Но самая эта неосознанность гротеска, в формах которого человек начал осваивать окружающий мир, заставляет предположить, что в гротескном типе мышления воплотились какие-то важные, глубинные, может быть, определяющие черты человеческого интеллекта. Связь гротеска с общими принципами работы человеческой фантазии отмечает Ю. Кагарлицкий58. Возможности фантазии вовсе не безграничны, и психологи четко определили, на что она способна: "...комбинирование отдельных элементов ("агглютинация" - склеивание), преувеличение или преуменьшение отдельных сторон действительности, объединение сходного в различном или разъединение реально единого"59. Вся работа воображения базируется на этих, в сущности, не столь уж сложные мысленных операциях.

Таковы психологические основы любого пересоздания действительности воображением и мыслью человека, и они являются общими и едиными как для фантастики, так и для гротеска.

При работе фантазии, какой бы материал ни осваивался и ни обрабатывался мыслью, эти механизмы включаются автоматически, без участия разумной воли человека. Потому неосознанным является и ранний гротеск, еще не принадлежавший всецело искусству. Он одновременно был и "неосознанной фантастикой".

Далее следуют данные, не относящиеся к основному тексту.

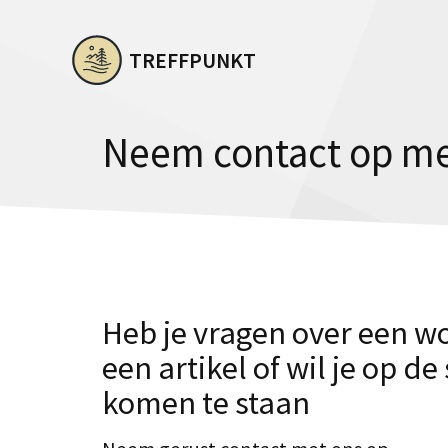
Ga
naar
TREFFPUNKT
de
inhoud
Neem contact op me
Heb je vragen over een 
een artikel of wil je op de 
komen te staan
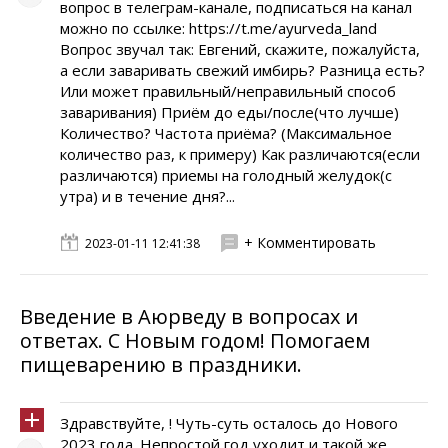
вопрос в телеграм-канале, подписаться на канал
можно по ссылке: https://t.me/ayurveda_land
Вопрос звучал так: Евгений, скажите, пожалуйста,
а если заваривать свежий имбирь? Разница есть?
Или может правильный/неправильный способ
заваривания) Приём до еды/после(что лучше)
Количество? Частота приёма? (Максимальное
количество раз, к примеру) Как различаются(если
различаются) приемы на голодный желудок(с
утра) и в течение дня?...
+ Комментировать
2023-01-11 12:41:38
Введение в Аюрведу в вопросах и
ответах. С Новым годом! Помогаем
пищеварению в праздники.
Здравствуйте, ! Чуть-суть осталось до Нового
2023 года. Непростой год уходит и такой же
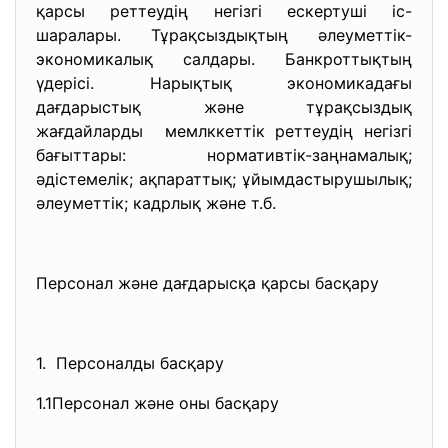
қарсы реттеудің негізгі ескертуші іс-
шаралары. Тұрақсыздықтың әлеуметтік-
экономикалық салдары. Банкроттықтың
үдерісі. Нарықтық экономикадағы
дағдарыстық және тұрақсыздық
жағдайларды мемлккеттік реттеудің негізгі
бағыттары: нормативтік-заңнамалық;
әдістемелік; ақпараттық; ұйымдастырушылық;
әлеуметтік; кадрлық және т.б.
Персонал және дағдарысқа қарсы басқару
1. Персоналды басқару
1.1Персонал және оны басқару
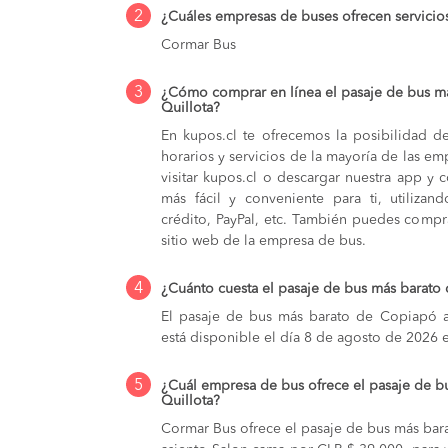
2
¿Cuáles empresas de buses ofrecen servicio
Cormar Bus
3
¿Cómo comprar en línea el pasaje de bus m
Quillota?
En kupos.cl te ofrecemos la posibilidad d
horarios y servicios de la mayoría de las e
visitar kupos.cl o descargar nuestra app y 
más fácil y conveniente para ti, utilizan
crédito, PayPal, etc. También puedes compra
sitio web de la empresa de bus.
4
¿Cuánto cuesta el pasaje de bus más barato
El pasaje de bus más barato de Copiapó a
está disponible el día 8 de agosto de 2026 
5
¿Cuál empresa de bus ofrece el pasaje de 
Quillota?
Cormar Bus ofrece el pasaje de bus más bar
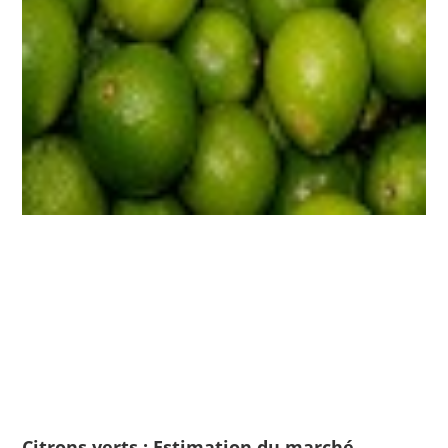
Citrons verts : Estimation du marché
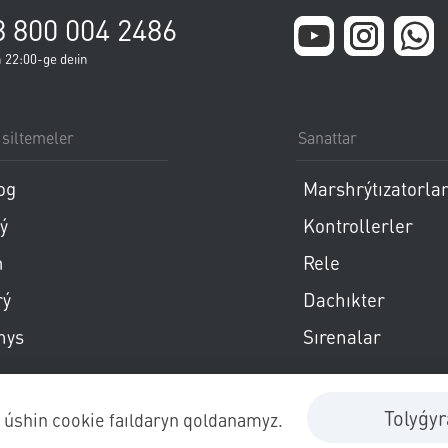
8 800 004 2486
 22:00-ge deıin
 siltemeler
Sanattar
Пропустить меню
Пропуст
og
Marshrýtızatorla
ý
Kontrollerler
m
Rele
rý
Dachıkter
nys
Sırenalar
Пропустить меню
Tolyǵy
tý úshin cookie faıldaryn qoldanamyz.
erta
Cookies paıdalaný saıasaty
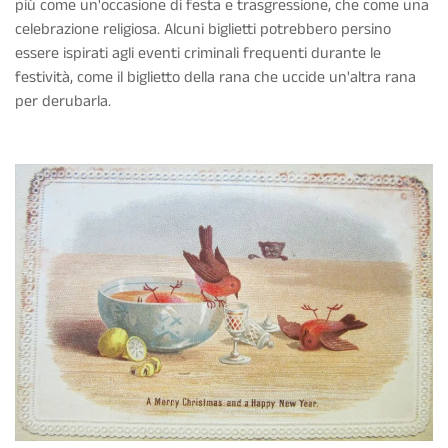
più come un'occasione di festa e trasgressione, che come una
celebrazione religiosa. Alcuni biglietti potrebbero persino
essere ispirati agli eventi criminali frequenti durante le
festività, come il biglietto della rana che uccide un'altra rana
per derubarla.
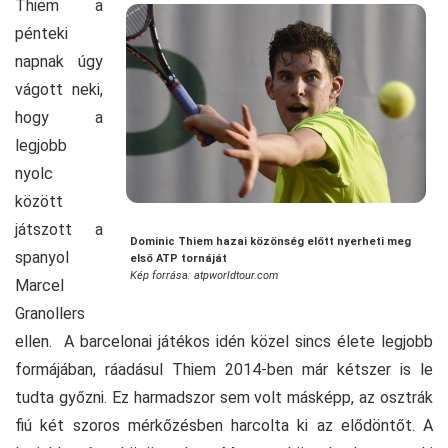
Thiem a
pénteki
napnak úgy
vágott neki,
hogy a
legjobb
nyolc
között
játszott a
Dominic Thiem hazai közönség előtt nyerheti meg
spanyol
első ATP tornáját
Kép forrása: atpworldtour.com
Marcel
Granollers
ellen. A barcelonai játékos idén közel sincs élete legjobb
formájában, ráadásul Thiem 2014-ben már kétszer is le
tudta győzni. Ez harmadszor sem volt másképp, az osztrák
fiú két szoros mérkőzésben harcolta ki az elődöntőt. A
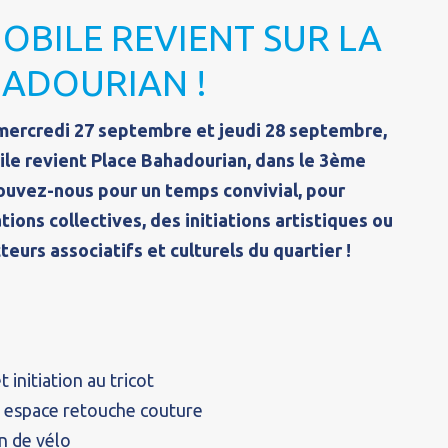
MOBILE REVIENT SUR LA
HADOURIAN !
mercredi 27 septembre et jeudi 28 septembre,
bile revient Place Bahadourian, dans le 3ème
ouvez-nous pour un temps convivial, pour
tions collectives, des initiations artistiques ou
teurs associatifs et culturels du quartier !
t initiation au tricot
 et espace retouche couture
n de vélo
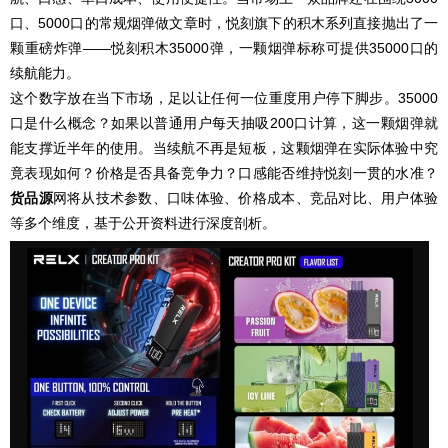
口、5000口的常规烟弹做文章时，悦刻旗下的积木系列直接抛出了一
颗重磅炸弹——悦刻积木35000弹，一颗烟弹标称可提供35000口的
续航能力。
这个数字放在当下市场，足以让任何一位重度用户停下脚步。35000
口是什么概念？如果以普通用户每天抽吸200口计算，这一颗烟弹就
能支撑近半年的使用。当续航不再是短板，这颗烟弹在实际体验中究
竟表现如何？价格是否具备竞争力？口感能否维持悦刻一贯的水准？
货品源
网将从技术参数、口味体验、价格成本、竞品对比、用户体验
等多个维度，基于公开资料进行深度剖析。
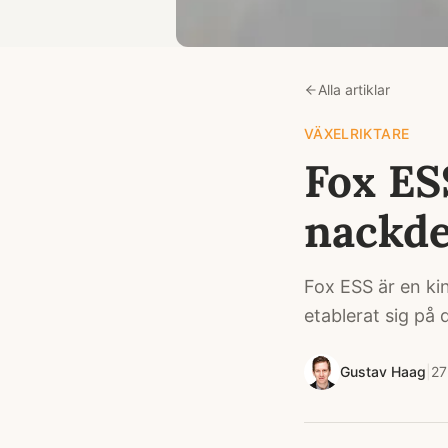
Alla artiklar
VÄXELRIKTARE
Fox ES
nackde
Fox ESS är en ki
etablerat sig på
Gustav Haag
|
27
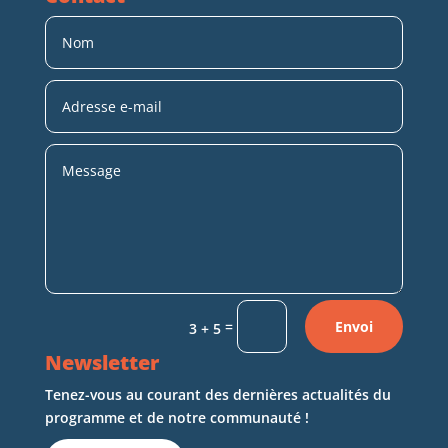
=
Envoi
3 + 5
Newsletter
Tenez-vous au courant des dernières actualités du
programme et de notre communauté !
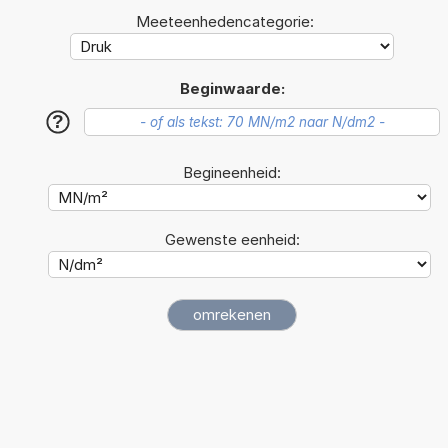
Meeteenhedencategorie:
Beginwaarde:
?
Begineenheid:
Gewenste eenheid:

Таким образом, в гротеске выразились основные творческие возможности фантазии, человеческого интеллекта и наиболее концентрированно выражена устремленность человеческого сознания не к отражению только, а и пересозданию мира: смешение, преувеличение (или преуменьшение), умножение (или уменьшение) его элементов. В гротескном и фантастическом образе мир предстает не таким, каков он на самом деле, а переделанным, пересозданным воображением человека. Здесь кроется секрет удивительного единства всех видов и форм фантастики. В этом смысле фантастикой мы называем и мифологический образ, хотя для его создателей он вовсе не казался фантастическим, и заведомую художественную условность - в основе и того, и другого лежит намеренное или неосознанное гротескное преображение мира.